Why we need a better understanding of the key drivers shaping the workforce
I am tired of hearing the over-use of the terms "gig economy" and "the future of work", which confuse the debate around the best way to adapt to changes in the New Zealand labour market.
It seems many observers are struggling to accept what is "the now of work" and are holding onto outdated and limited views of what constitutes a "good job".
The reality in New Zealand is that forms of "non-standard work" (self-employed, casual, fixed-term, temporary and seasonal) collectively remain a significant portion of our workforce, steadily increasingly along with the overall employment rate - with greater flexibility enabling better workforce participation.
Importantly, the New Zealand Productivity Commission, in its comprehensive analysis of local and overseas labour market data, states there is no evidence that platform-mediated gig work is cannibalising traditional employment relationships, but rather it is more often used for supplementary and short-term income.
So why do alternative forms of employment continue to be sought? Simply put, it is personal choice and circumstance which drive people's desire to have work that is flexible for their needs. We know from the data that fulltime workers are staying in jobs for shorter periods and many others are choosing "stints of work", some for days at a time; and others weeks or months.
Interestingly, Statistics New Zealand reported (Survey of Working Life: 2018) that half of those employed as temporary workers did not want a permanent job. They also found no difference in job satisfaction levels between permanent and temporary employees.
So it was worrying that recently the PSA Union were reported in the media as referring to the temporary workforce as "a second-class workforce", which is both demeaning and ignores the reality of the labour market.
As a large provider of contractors and temps across many sectors, AWF Madison understands that the motivations of candidates for contingent work and permanent work are quite different.
In fact, they are so different that many of our recruiters specialise in either permanent or contingent workers. We value our contingent workforce as much as we value the permanent candidates we deal with.
People want good jobs, but individuals place different value on different aspects of jobs and are often more concerned about income security than job security.
There is a lot written about the changing types of work and that a large percentage of jobs from 10 years ago no longer exist and that many more will not exist in another 10. The dialogue tends to focus on the re-training required for the workers and little about the needs of businesses.
The reality is these changes mean businesses not only have seasonal demands from a workflow perspective but can also require significant transformations of their workforce over time. This is driving businesses to seek contingent workers, either individually or often large teams for weeks and months at a time. Let's not forget it is the consumer that is driving this demand with changing expectations of businesses and government agencies alike.
Data shows that full-time workers are staying in jobs for shorter periods.
It is positive for the both the job market and overall labour productivity that we have mechanisms that allow workers and employers to connect with each other and that the contingent labour market can operate.

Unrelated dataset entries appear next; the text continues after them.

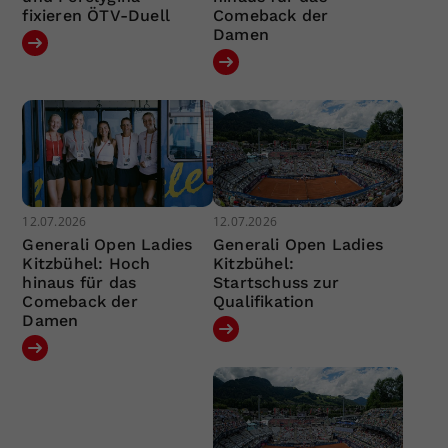
fixieren ÖTV-Duell
Comeback der
Damen
12.07.2026
12.07.2026
Generali Open Ladies
Generali Open Ladies
Kitzbühel: Hoch
Kitzbühel:
hinaus für das
Startschuss zur
Comeback der
Qualifikation
Damen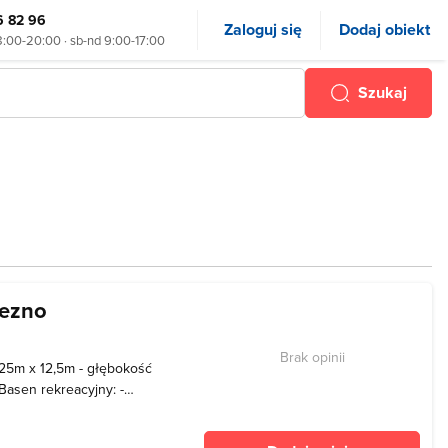
6 82 96
Zaloguj się
Dodaj obiekt
8:00-20:00 · sb-nd 9:00-17:00
Szukaj
iezno
Brak opinii
 25m x 12,5m - głębokość
 Basen rekreacyjny: -
1m - temperatura 28 - 32°C -
ybek wodny - kanapa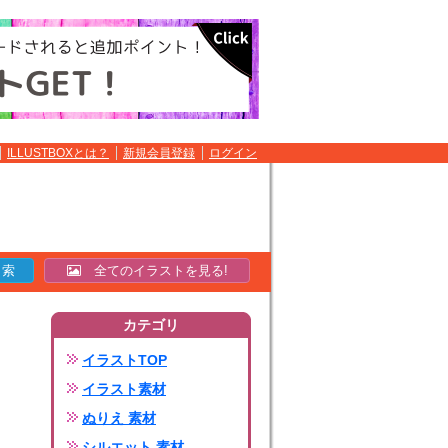
ILLUSTBOXとは？
新規会員登録
ログイン
全てのイラストを見る!
カテゴリ
イラストTOP
イラスト素材
ぬりえ 素材
シルエット 素材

This is also a global trend among most of New Zealand's trading partners that we compete with.
Of course, this shift in how we work is not without its challenges. Employers have to adapt induction, training and onboarding processes for this "in and out" - type workforce and accept that a proportion of these workers are not seeking a permanent job and have the freedom to move on at short notice.
The workers themselves must take more ownership for their income security and ensure they can balance the books and be ready for time without work and be responsible for their ongoing personal development.
For the foreseeable future, banks, unions and other stakeholders have to find a way to remain relevant to, and support workers who can't provide a payslip from a fulltime role which normally would have provided them with deductions and other entitlements. This relevance is likely to be found in supporting contingent workers' desire to be flexible and recognising this as a long-term viable way to structure a career or working life.
Sadly, there are rogue employers with bad practices who bring unwarranted headlines of "exploitation" upon good employers as well. We need to find a way to ensure these workers are protected but without reducing the level of flexibility required by businesses and the freedoms sought by most individuals.
It is widely acknowledged that New Zealand's labour productivity is poor; it has lagged behind the OECD average for many years. In order to address this and boost our economic growth, the Productivity Commission identifies a more dynamic and flexible labour market as critical to promoting innovation and job creation.
It is, however, currently a challenge for employers to embrace flexibility opportunities and balance these with worker rights within a legislative framework that is not well-suited for growing numbers of contingent workers.
New solutions are required, and these can't be found in the past where collective bargaining power could drive certain job outcomes.
We need to shift the view that the permanent job is the only good job and embrace more flexible forms of employment in order to secure better outcomes for the New Zealand labour market.